- **Excerpt to read**
Despite high hopes that the welfare state would provide for all from the 'cradle to the grave', its advent did not spell the end of either social problems or the practice and development of alternative solutions. By the 1960s and 1970s it was quite clear that, although living standards had risen, social problems remained. This was due to both the unequal distribution of the benefits of welfare provision and economic growth and to the recognition that these benefits had themselves generated other problems. In fact the activities of both the informal and voluntary sectors can be seen to have played a key role in identifying the shortcomings of both the practice and the outcomes of the welfare state.
The household continued to be a primary source of welfare provision offering education, socialisation, healthcare, and economic support for those not in work. A newly emergent feminist critique argued that the welfare state thus perpetuated and enshrined gender inequality as women were either trapped in the home or steered into low paid service provision within the state system. In fact, the post-war welfare settlement was premised on the assumption that women would remain at home, whilst the household was economically provided for by their husbands. As the social and economic context changed and women increasingly went out to work, they were no longer automatically available to provide care. In addition, as paid employees they were capable of contributing to social insurance schemes in their own right, in contrast to their position as unpaid domestic workers. As well as women, ethnic minorities were also starting to be identified as being comparatively disadvantaged by the welfare state.
In the 1970s criticism and concern about the welfare state broadened to challenge the capacity of public welfare systems to enhance even general social welfare across society, rather than just the position of particular groups. The oil price rise and resultant inflation led to a slowdown in economic growth and a rise in unemployment, whilst the proportion of revenue taken in taxation became an increasingly important issue for the market, and the state faced difficulties in funding its social welfare expenditure. Not only were shocks being felt in the social and economic environment, ideological challenges were shaking the previously dominant orthodoxy that welfare expenditure was functional and beneficial for a thriving industrial economy.
The frontiers of the state
During the 1980s and 1990s the political dominance of the Conservative Party is associated with the rhetoric of attempts to 'roll back the frontiers of the state' to free up the economy and encourage entrepreneurship, economic dynamism and therefore growth. Although total social expenditure did not really fall as a proportion of national income--and even rose during the 1980s recession--changes were made to institutional provision, modes of intervention and entitlements to benefits and services. The role of the national and local state in welfare provision was not automatically assumed to involve welfare provision, but rather the focus started to shift back towards how the state could regulate and possibly subsidise provision by others. Whilst nationalised industries were privatised, a whole range of state welfare services, particularly those delivered at the local level such as housing, community care for the elderly and others, as well as support services such as street cleaning or school meals provision were subject to contractual tender. This shift from the role of local authorities from providers to enablers has been associated with large-scale growth in the voluntary sector as organisations increasingly provide services under contract to the public sector. Where state provision remains, increased monitoring and performance targets have sought to raise standards and hence effectiveness. With the advent of the New Labour Government many of these trends have continued and partnerships with both the voluntary and the private sectors are being sought in an increasing range of welfare services.

Dataset entries:
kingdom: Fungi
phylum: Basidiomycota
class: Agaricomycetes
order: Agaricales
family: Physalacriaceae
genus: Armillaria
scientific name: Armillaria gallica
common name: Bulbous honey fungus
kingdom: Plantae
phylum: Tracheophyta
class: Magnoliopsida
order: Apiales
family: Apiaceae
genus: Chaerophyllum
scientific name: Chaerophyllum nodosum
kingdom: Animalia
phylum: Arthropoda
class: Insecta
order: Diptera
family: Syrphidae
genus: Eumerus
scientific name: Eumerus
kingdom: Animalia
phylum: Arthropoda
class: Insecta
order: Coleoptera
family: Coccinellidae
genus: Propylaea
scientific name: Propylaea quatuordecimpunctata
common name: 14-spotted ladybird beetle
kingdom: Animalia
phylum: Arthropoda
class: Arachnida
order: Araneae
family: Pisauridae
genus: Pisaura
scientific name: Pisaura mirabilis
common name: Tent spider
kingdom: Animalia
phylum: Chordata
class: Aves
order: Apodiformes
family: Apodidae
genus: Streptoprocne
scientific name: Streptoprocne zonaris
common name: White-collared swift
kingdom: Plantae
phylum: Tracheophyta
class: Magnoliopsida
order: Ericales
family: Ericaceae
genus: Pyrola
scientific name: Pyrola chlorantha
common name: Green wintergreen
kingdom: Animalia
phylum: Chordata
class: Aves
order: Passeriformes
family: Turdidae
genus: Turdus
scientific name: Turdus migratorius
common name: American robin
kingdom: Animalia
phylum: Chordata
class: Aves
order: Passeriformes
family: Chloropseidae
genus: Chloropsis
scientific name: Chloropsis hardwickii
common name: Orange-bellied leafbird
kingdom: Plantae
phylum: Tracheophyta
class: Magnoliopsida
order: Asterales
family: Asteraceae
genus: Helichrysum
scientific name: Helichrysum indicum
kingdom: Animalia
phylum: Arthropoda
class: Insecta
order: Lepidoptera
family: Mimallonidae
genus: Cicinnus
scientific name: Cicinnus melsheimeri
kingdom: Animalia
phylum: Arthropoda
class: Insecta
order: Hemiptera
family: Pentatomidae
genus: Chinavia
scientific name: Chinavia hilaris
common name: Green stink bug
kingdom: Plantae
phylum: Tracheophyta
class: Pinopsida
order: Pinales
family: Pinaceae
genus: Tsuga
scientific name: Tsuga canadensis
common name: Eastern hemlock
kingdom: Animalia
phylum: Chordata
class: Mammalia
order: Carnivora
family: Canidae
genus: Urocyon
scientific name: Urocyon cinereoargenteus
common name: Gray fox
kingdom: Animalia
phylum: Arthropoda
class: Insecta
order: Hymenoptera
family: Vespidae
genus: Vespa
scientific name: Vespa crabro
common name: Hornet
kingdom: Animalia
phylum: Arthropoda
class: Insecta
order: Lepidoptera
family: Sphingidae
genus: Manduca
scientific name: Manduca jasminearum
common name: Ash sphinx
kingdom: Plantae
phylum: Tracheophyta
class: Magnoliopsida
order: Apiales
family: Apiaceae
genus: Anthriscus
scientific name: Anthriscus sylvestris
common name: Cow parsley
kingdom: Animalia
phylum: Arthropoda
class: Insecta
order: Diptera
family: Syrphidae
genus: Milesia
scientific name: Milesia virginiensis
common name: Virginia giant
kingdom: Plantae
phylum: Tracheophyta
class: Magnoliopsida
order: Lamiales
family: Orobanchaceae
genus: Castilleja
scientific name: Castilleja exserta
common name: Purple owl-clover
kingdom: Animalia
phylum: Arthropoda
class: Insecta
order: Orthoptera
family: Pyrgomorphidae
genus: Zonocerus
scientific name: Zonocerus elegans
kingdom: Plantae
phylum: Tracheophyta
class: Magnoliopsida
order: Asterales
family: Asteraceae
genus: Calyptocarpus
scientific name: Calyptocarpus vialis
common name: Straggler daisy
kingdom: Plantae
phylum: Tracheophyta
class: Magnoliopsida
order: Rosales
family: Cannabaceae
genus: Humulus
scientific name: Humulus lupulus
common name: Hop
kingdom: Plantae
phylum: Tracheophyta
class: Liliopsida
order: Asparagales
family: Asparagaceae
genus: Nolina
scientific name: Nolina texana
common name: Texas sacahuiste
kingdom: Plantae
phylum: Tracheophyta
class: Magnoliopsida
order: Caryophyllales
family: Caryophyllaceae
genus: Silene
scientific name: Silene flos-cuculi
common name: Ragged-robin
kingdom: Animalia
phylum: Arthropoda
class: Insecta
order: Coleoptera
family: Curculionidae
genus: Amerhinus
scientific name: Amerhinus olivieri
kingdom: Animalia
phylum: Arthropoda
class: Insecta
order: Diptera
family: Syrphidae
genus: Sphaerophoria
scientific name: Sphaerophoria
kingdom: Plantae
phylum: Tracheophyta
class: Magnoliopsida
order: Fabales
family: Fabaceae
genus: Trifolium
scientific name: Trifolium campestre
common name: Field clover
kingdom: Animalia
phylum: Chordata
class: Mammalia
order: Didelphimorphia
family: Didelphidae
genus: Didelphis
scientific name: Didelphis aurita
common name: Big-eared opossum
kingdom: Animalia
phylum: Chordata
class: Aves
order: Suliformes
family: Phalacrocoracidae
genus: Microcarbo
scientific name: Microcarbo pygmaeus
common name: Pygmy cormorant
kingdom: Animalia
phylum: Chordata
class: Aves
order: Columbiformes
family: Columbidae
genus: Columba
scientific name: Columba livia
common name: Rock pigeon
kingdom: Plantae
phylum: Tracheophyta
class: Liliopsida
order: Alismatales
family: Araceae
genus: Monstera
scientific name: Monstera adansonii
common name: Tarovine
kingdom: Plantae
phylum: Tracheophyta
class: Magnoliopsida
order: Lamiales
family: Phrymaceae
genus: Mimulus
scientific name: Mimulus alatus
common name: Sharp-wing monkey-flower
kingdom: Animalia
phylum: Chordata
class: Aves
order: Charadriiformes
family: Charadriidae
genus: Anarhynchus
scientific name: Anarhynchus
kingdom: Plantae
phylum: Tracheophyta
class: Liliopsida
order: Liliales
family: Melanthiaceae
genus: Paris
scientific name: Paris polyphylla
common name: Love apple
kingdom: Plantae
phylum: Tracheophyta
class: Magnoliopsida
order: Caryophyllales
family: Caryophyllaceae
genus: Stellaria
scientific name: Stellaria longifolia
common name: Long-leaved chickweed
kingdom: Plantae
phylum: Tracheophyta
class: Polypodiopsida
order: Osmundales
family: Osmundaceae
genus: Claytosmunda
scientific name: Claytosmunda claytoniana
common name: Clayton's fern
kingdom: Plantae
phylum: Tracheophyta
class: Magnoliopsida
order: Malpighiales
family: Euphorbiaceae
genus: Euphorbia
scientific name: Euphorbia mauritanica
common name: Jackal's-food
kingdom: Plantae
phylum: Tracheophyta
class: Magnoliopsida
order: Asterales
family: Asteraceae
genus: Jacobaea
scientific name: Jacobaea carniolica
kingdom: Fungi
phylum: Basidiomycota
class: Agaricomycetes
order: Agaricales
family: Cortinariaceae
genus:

- **Set tasks**
- 1) Answer these from the welfare state passage:
(a) By which decades was it clear that social problems remained despite rising living standards?
(b) What did the post-war welfare settlement assume women would do?
(c) What happened to total social expenditure as a proportion of national income during the 1980s recession?
- 2) Does each statement agree with the welfare state passage?
(a) Total social expenditure fell as a proportion of national income under the Conservative Party in the 1980s and 1990s.
(b) Ethnic minorities came to be seen as comparatively disadvantaged by the welfare state.
(c) The oil price rise was followed by faster economic growth.
- 3) Pick up the welfare state passage after its last sentence and continue it.
These items have no connection to the welfare state passage.

- **Answers provided**
- 1)
(a) The 1960s and 1970s.
(b) Remain at home while their husbands provided for the household economically.
(c) It even rose.

- 2)
(a) No: "total social expenditure did not really fall as a proportion of national income"
(b) Yes: "ethnic minorities were also starting to be identified as being comparatively disadvantaged by the welfare state"
(c) No: "The oil price rise and resultant inflation led to a slowdown in economic growth"

- 3)
The Victorians and the Blairites
As well as demonstrating continuities with the past in terms of the methods of policy intervention, we may also note the familiarity of the social issues of education, child poverty, pensioner poverty and healthcare which again dominate the policy agenda. The repeated recurrence of these issues, however, does not signify that social policy has failed. Whilst living standards have risen, so too have the electorates expectations of public service, in the case of health partly due to technological advances making an ever increasing range of healthcare services possible. The perceived social needs of society have also risen due to demographic change in that the fall in the birth rate and the rise in mortality--itself arguably a social policy triumph--have increased the numbers of people who are economically inactive and dependent on welfare benefits and services. In addition, social policy has also become more localised in its focus. During the 1990s concern grew about the multiple deprivation of the so- called 'socially excluded' who it was argued were concentrated in low quality public housing in areas with low educational attainment, low health status and high unemployment. The New Labour Government has responded to this issue by arguing that government should become more 'joined-up' and has established the 'social exclusion unit' which crosscuts the more traditional functionally specialised government departments.
The search for a policy framework within which to reconcile market economies
and social welfare objectives thus continues. Whilst the main ideological
and administrative social policy arguments of the past three decades have
raged about whether and how it was possible to combine an active programme
of state welfare expenditure with economic growth, a new branch of social
policy started to challenge whether this apparent elixir was even desirable.
From a Green perspective the environmental costs associated with the pursuit
of economic growth and the debasement of local and community economies
and welfare arrangements, were all associated with the existing arrangements.
In addition, in a global context some analysts argued that the growth
of the more economically developed Northern nations was partially premised
upon the exploitation of workers in the less developed South. Whilst these
developing economies struggled to gain access on more preferential terms
of trade within the global market place, nations with more developed welfare
systems sought to restrict their access, regarding it as unfair competition
as their production costs were kept low with the absence of social overheads.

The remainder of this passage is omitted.